2 mg, 5 mg & 10 mg
There are many uses for this medication since it is effective as an anti-anxiety medication, a muscle relaxant, an appetite stimulant, and a seizure control drug.The injectable form of diazepam is often used in anesthetic protocols.
- Examples of more specific uses for diazepam include:
- Treatment of seizure disorders (as an injectable, anal suppository, or even nasally during an emergency or orally for long term seizure management in cats).
- Treatment of "Scotty cramp" and other muscle cramping diseases.
- Treatment of irritable bowel syndrome.
- Post urinary blockage in the cat.
- Appetite stimulation especially in the cat.
- Treatment of inappropriate urination due to territorial anxiety in the cat.
- Panic disorders such as thunderstorm or fireworks phobias in dogs.
- As a muscle relaxant in snail bait poisoning or in other situations of extreme involuntary muscle contraction.
Despite the widespread use of this medication in the human field, it is still unclear exactly how this medication is able to affect the brain. It is a psychoactive drug of the benzodiazepine class. It was one of the first anti-anxiety drugs used but because of its sedating properties it is best used for short term situations rather than long term anxiety states.
As with many medications, it is difficult to sort out the side effects from the desired effects since there are many uses for this drug. Diazepam is rarely used as a tranquilizer for animals as it simply not very long lasting and not very reliable; still, undesired sedating effects are certainly reported when this medication is used. Some animals paradoxically get hyperexcited on diazepam.
Diazepam is sometimes used as an appetite stimulant but its sedating properties preclude it from being the drug of choice for this purpose. See the area on anorexia for better options.
In the cat, cases of liver failure have been reported after several days use of diazepam. Since this medication has many valid uses in cats, it is important to check a cat's liver enzymes prior to the institution of therapy and again a few days after starting therapy. Any increase in enzymes precludes the use of oral diazepam in such a patient.
Diazepam may have a stronger than expected effect if used in conjunction with cimetidine (an antacid more commonly known as Tagamet®), omeprazole (an antacid more commonly known as Prilosec®), erythromycin (an antibiotic), ketoconazole (an antifungal drug), fluoxetine (an anti-anxiety medication), or propranolol (a heart medication).

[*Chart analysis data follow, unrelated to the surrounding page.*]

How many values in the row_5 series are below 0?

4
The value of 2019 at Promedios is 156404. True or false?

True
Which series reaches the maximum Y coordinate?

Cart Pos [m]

Antacids may slow the onset of effect of diazepam.
The use of diazepam may increase the effect of digoxin (a heart medication) and of amitriptyline (an anti-anxiety medication).

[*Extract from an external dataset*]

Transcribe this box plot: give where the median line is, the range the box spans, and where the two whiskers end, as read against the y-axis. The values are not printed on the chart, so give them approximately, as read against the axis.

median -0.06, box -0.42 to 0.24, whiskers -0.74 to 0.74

This medication should be stored at room temperature and protected from light.
Urine dipsticks that measure glucose may be falsely negative in patients taking diazepam.
Discontinuing diazepam therapy abruptly may lead to unpleasant withdrawal symptoms similar to those that occur in humans.
Diazepam should not be used in early pregnancy; birth defects have been reported.
Diazepam also crosses readily into the milk of nursing mothers and may tranquilize nursing young. Diazepam should thus not be used in nursing mothers.
DIAZEPAM IS A CONTROLLED SUBSTANCE
AND SPECIFIC RECORDS MUST BE KEPT BY DOCTORS PRESCRIBING IT.